I think people joke about it because the humor makes light of a very difficult subject. For anyone who has been diagnosed with an STD it's pretty common place to feel ashamed or made to feel as if one should be ashamed, but in reality most people react quite positively when faced with a partner who has HPV or herpes. So long as the person with the STD can explain in a calm and rational way the precautions needed to avoid infecting their partner...I think it's all in the delivery.

I think it's fearing the unknown and hearing the exaggerated stories that make people quick to joke about it but I also feel that most people would drink a big cup of shut the fuck up if they were ever told by someone they love that they are in fact infected with a viral STD. When it hits closer to home and the reality sinks in that this person may have an STD but it doesn't even remotely say anything about their behavior, the person doing the joking suddenly finds it isn't quite so funny anymore.

Contributor: Trysexual

Thanks for sharing and being honest. I can totally relate to your story.

Contributor: Femme Mystique

Thanks everyone for your thoughtful comments!

Contributor: MrsHouseWife

Thanks for the great article. My husband and I are both susceptible to cold sores and we are always every careful with other selves and each other and hold off on that kind of contact until is is completely clear. As some that that has suffered from cold sores since childhood, I was aware about the chance so infecting someone else and I am sad to see how many people aren't. Thank you for sharing and I admire your strength.

Contributor: ImaGodiva

I also contracted this, 7 or 8 years after my husband and I were married. I had no idea you could get it this way, and don't remember anyone having a cold sore, but I do get them in my mouth sometimes so I assume that's how I got it. There needs to be more information out there so people understand it is a risk. Thank you for your article!

Contributor: symbol

It's always struck me as somewhat odd that cold sores on the mouth are seen as no big deal and yet cold sores on the genitals are seen as a dirty abhorrent thing.
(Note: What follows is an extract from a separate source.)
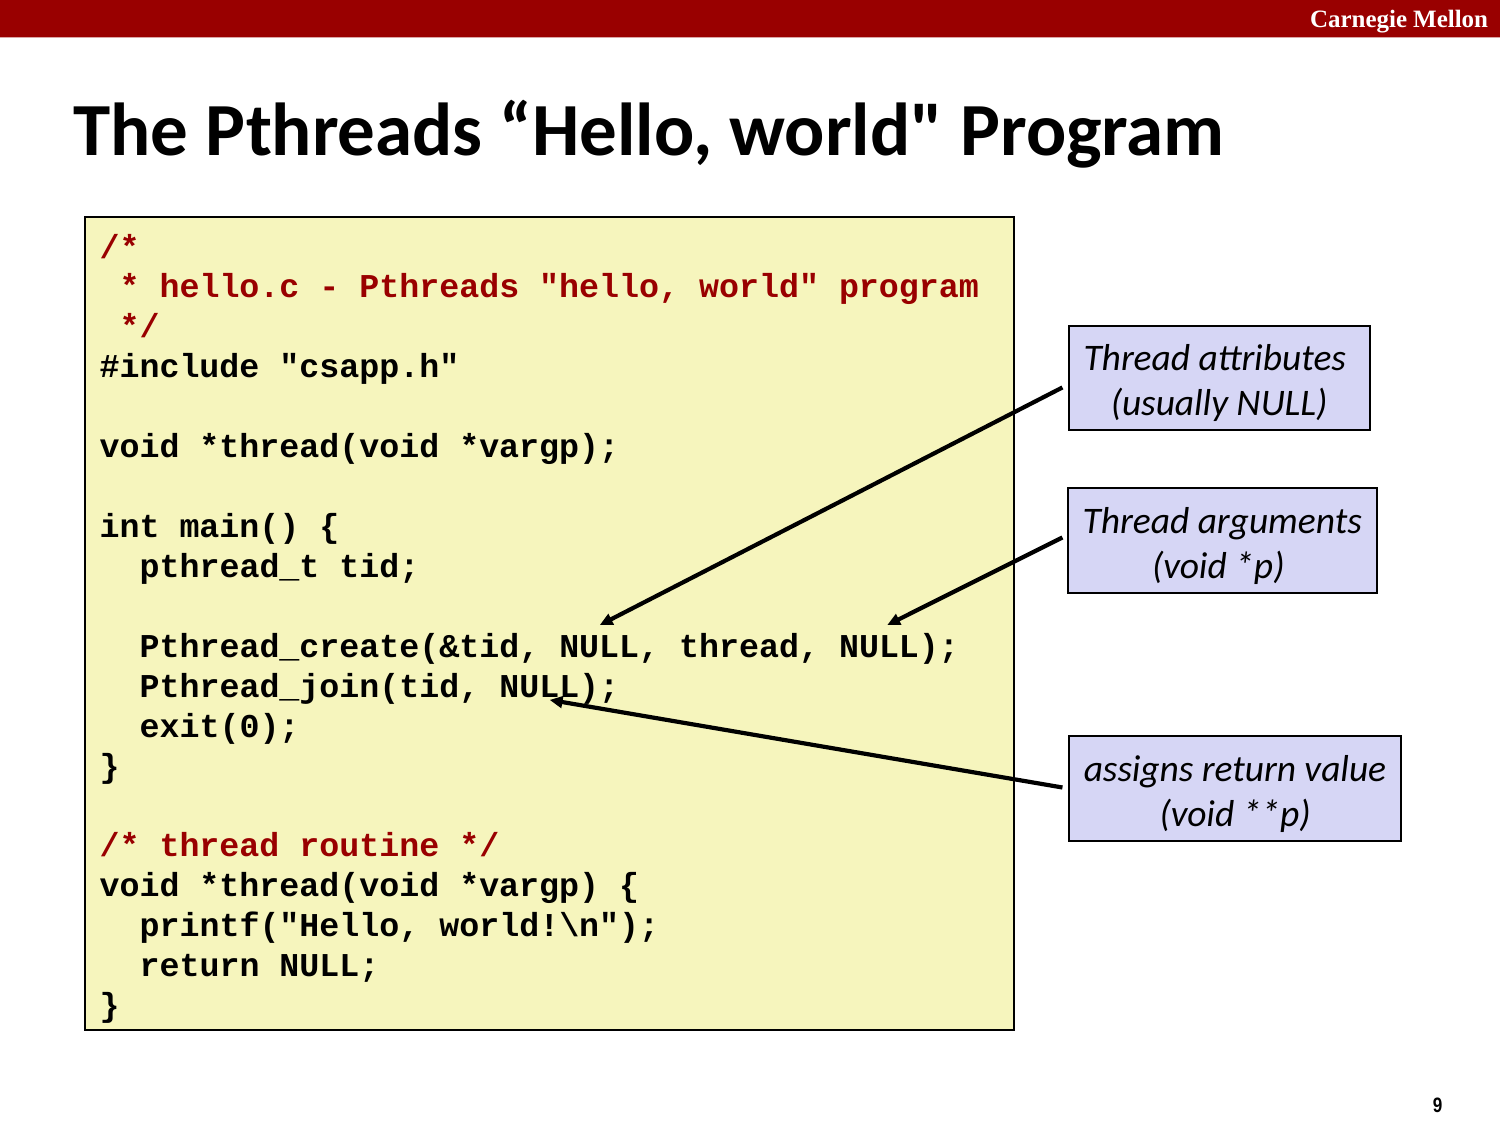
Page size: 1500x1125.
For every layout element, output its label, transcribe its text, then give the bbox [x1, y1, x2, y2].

They're both a form of the herpes virus and yet, if the outbreak occurs on your face, it's just a normal thing and no one cares.

Also, for those commenting that they will no longer perform oral sex on their partners while they have visible sores... As far as I know, it's still possible to transmit the virus even if you are asymptomatic (have no visible sores or symptoms). To be sure, transmission is more likely when sores are present, but is not impossible even when they are absent. Just something to be aware of.

Contributor: Lisset Finnien

Up to 80% of the population has oral herpes. Many get it in childhood. One way is by being kissed by an older relative who has a cold sore. Another is contracting it from that “kissed” child. Most people will never know that they have it due to they will simply never have an outbreak. Then there’s the asymptomatic people, mostly man, who pass it on never realizing that they have it. They have no symptoms and no outbreaks. They can pass it on for 50 years of having unprotected sex. How many women will contract it from this one man? Or woman in rarer cases? And condoms are NOT 100% effective!!! Please keep in mind that if you by chance ask your physician to check you for “ everything,” that herpes may not be on the “everything list.” They check for gonarrea, clamydia, ( not spelt right?) syphallis and aids. For some g—d stupid reason, herpes isn’t on this list. So ask and make sure it’s included in your testing! You can have it for 30 years and never know it because you have never had an outbreak. It simply sits in its little cozy nerve, top of the spine for oral and base of spine for genital and anal. Many things can after so many years cause you to have your first outbreak. Surgery, stress, illness, even sun bathing can cause outbreaks. It spreads in its own unique little way. You can have a partner for years and not spread it to them. Or you could spread it your first Intimate time. I can go on and on. It’s a subject that one really needs to do their own detailed research on. Thank you FemmeMystique for the informative article. More people need to come forward and talk about this taboo subject.